Reputation: 137
I have a number of small files. I want to load them in an RDD. And then map over them to execute an algorithm on these files in parallel. The algorithm will require fetching data from HDFS/Hive-tables. When I use SparkSQL to fetch the data, I get the below error:
pickle.PicklingError: Could not serialize object: Exception: It appears that you are attempting to reference SparkContext from a broadcast variable, action, or transformation. SparkContext can only be used on the driver, not in code that it run on workers. For more information, see SPARK-5063.
SparkSQL uses SQLContext which is a wrapper on SparkContext. Does this mean I cannot use SparkSQL inside a code that executes on workers? But then, it would be too limiting.
Can someone please share some knowledge on how to code my logic in PySpark?
Here is a sample PySpark code that I am using:
def apply_algorithm(filename):
/* SparkSQL logic goes here */
/* some more logic */
return someResult
def main(argv):
print "Entered main method"
input_dir = sys.argv[1]
output_dir = sys.argv[2]
fileNameContentMapRDD = sc.wholeTextFiles(input_dir)

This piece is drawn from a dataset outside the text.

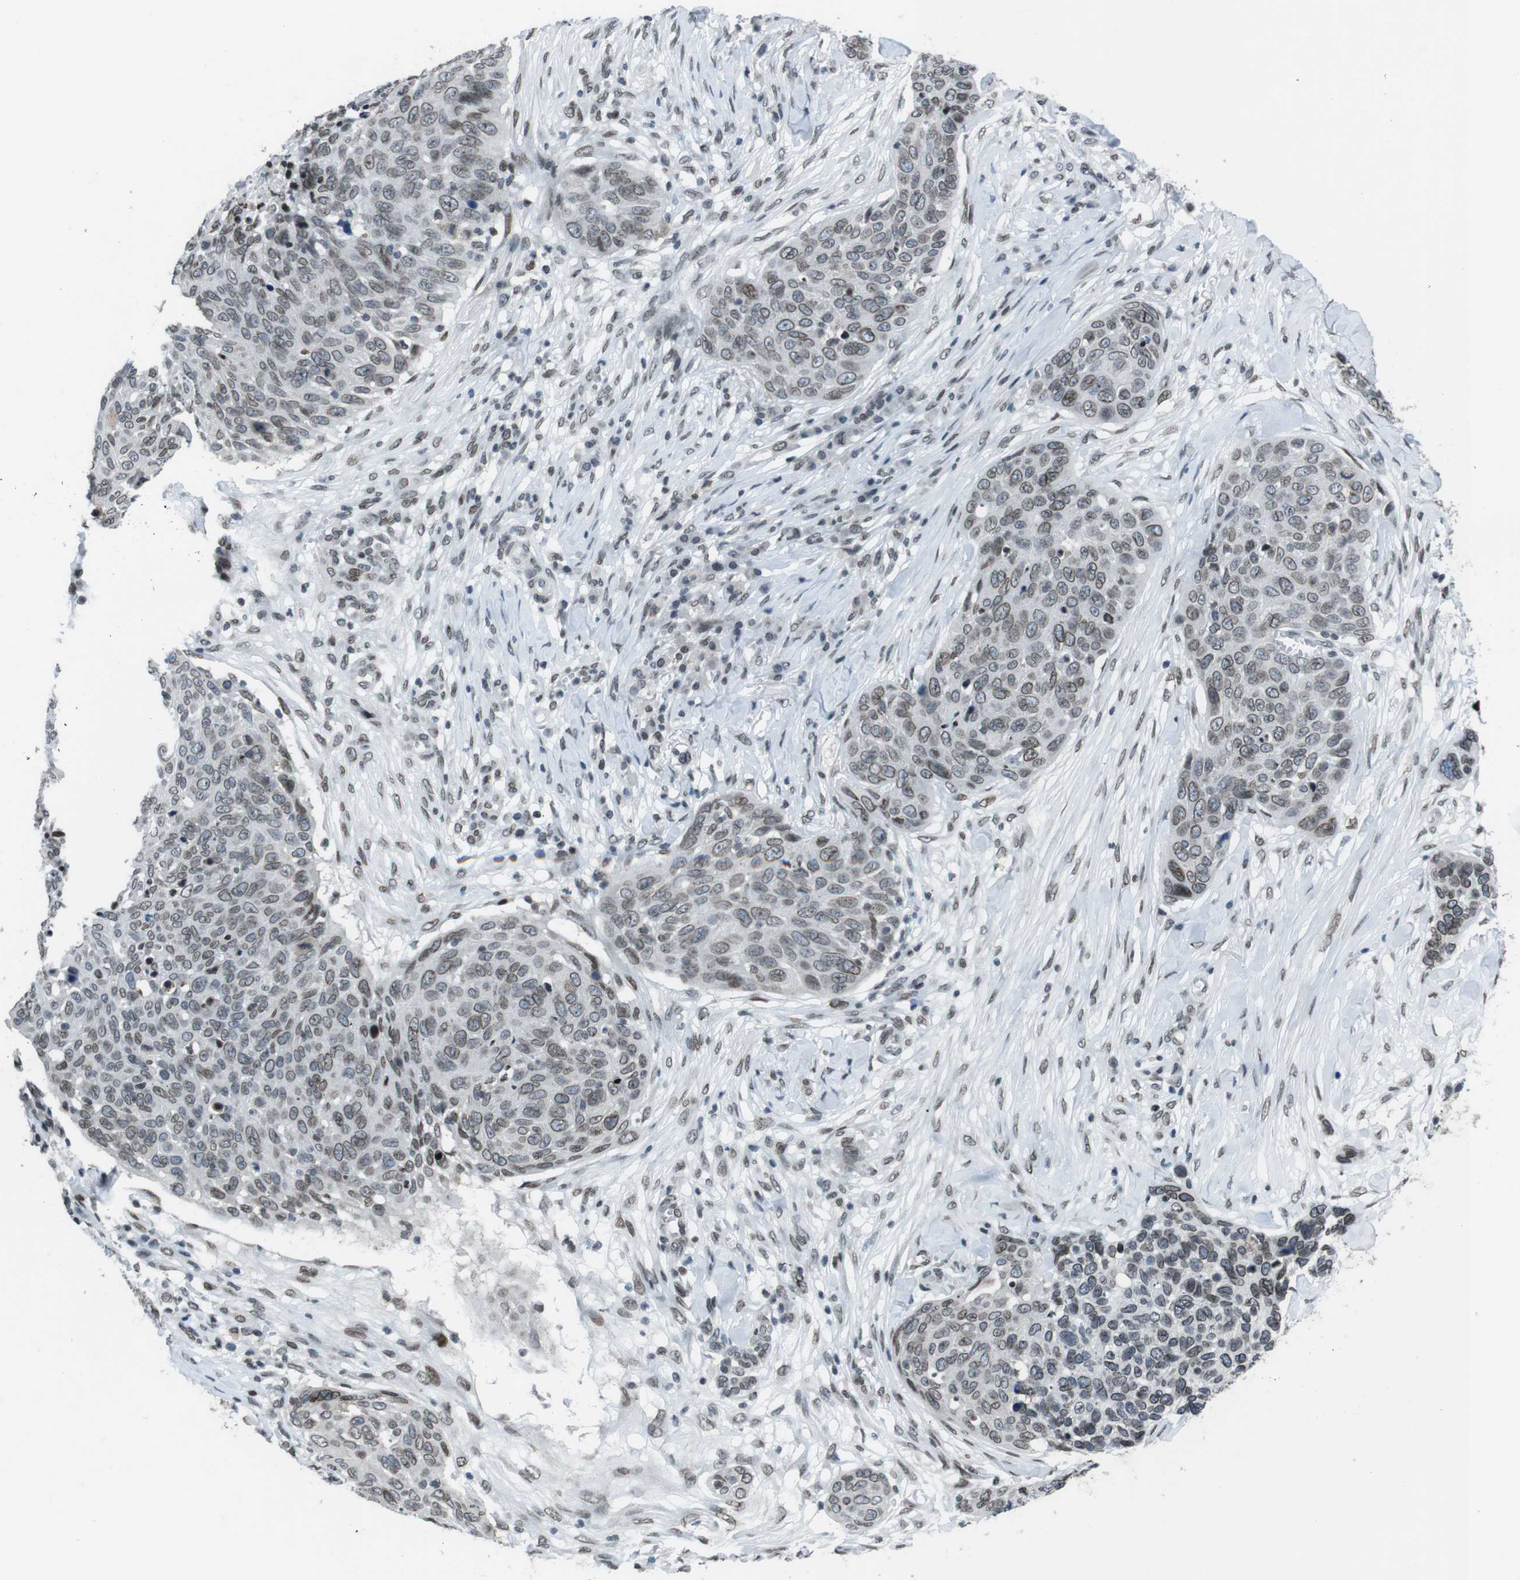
{"staining": {"intensity": "weak", "quantity": ">75%", "location": "cytoplasmic/membranous,nuclear"}, "tissue": "skin cancer", "cell_type": "Tumor cells", "image_type": "cancer", "snomed": [{"axis": "morphology", "description": "Squamous cell carcinoma in situ, NOS"}, {"axis": "morphology", "description": "Squamous cell carcinoma, NOS"}, {"axis": "topography", "description": "Skin"}], "caption": "A brown stain highlights weak cytoplasmic/membranous and nuclear staining of a protein in skin squamous cell carcinoma tumor cells.", "gene": "MAD1L1", "patient": {"sex": "male", "age": 93}}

print "fileNameContentMapRDD = " , fileNameContentMapRDD.collect()
resultRDD = fileNameContentMapRDD.map(lambda x : apply_algorithm(x[0]))
print resultRDD.collect()
print "end of main."
Upvotes: 1
Views: 208
Reputation: 21
Does this mean I cannot use SparkSQL inside a code that executes on workers?
Yes, it means exactly this. You can use neither RDDs
nor DataFrames
from parallelized context.
Upvotes: 2